What is needed -
Could you reproduce, exactly and alone, the lines running from the one with "left shoulder: (532, 560)" to the end of the data below?

[Stored entries]
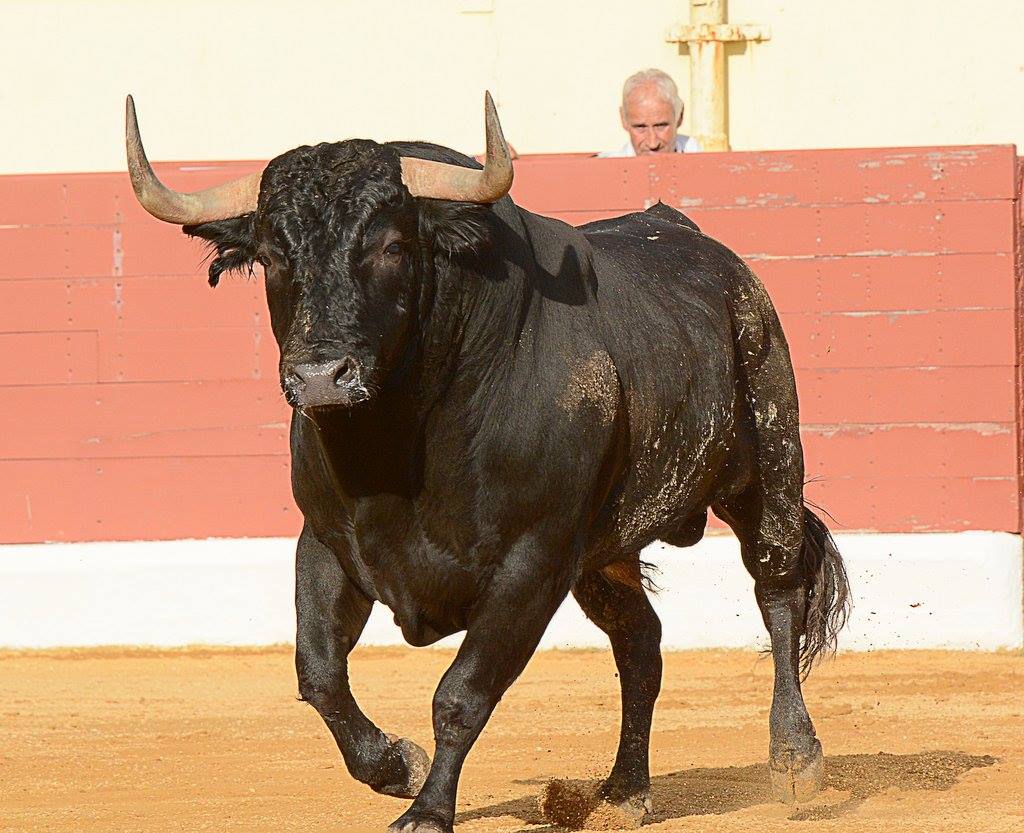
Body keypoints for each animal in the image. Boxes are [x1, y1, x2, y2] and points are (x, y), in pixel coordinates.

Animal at [132, 133, 847, 827]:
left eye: (393, 246)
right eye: (274, 256)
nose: (319, 377)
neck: (397, 451)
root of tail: (720, 262)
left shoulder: (532, 560)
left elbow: (462, 692)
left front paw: (427, 811)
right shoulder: (326, 542)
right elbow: (320, 674)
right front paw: (395, 768)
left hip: (770, 465)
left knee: (778, 592)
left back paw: (794, 757)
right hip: (604, 553)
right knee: (640, 643)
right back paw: (624, 791)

Task result -
left shoulder: (532, 560)
left elbow: (462, 692)
left front paw: (427, 811)
right shoulder: (326, 542)
right elbow: (320, 674)
right front paw: (395, 768)
left hip: (770, 465)
left knee: (778, 592)
left back paw: (794, 757)
right hip: (604, 553)
right knee: (640, 643)
right back paw: (624, 791)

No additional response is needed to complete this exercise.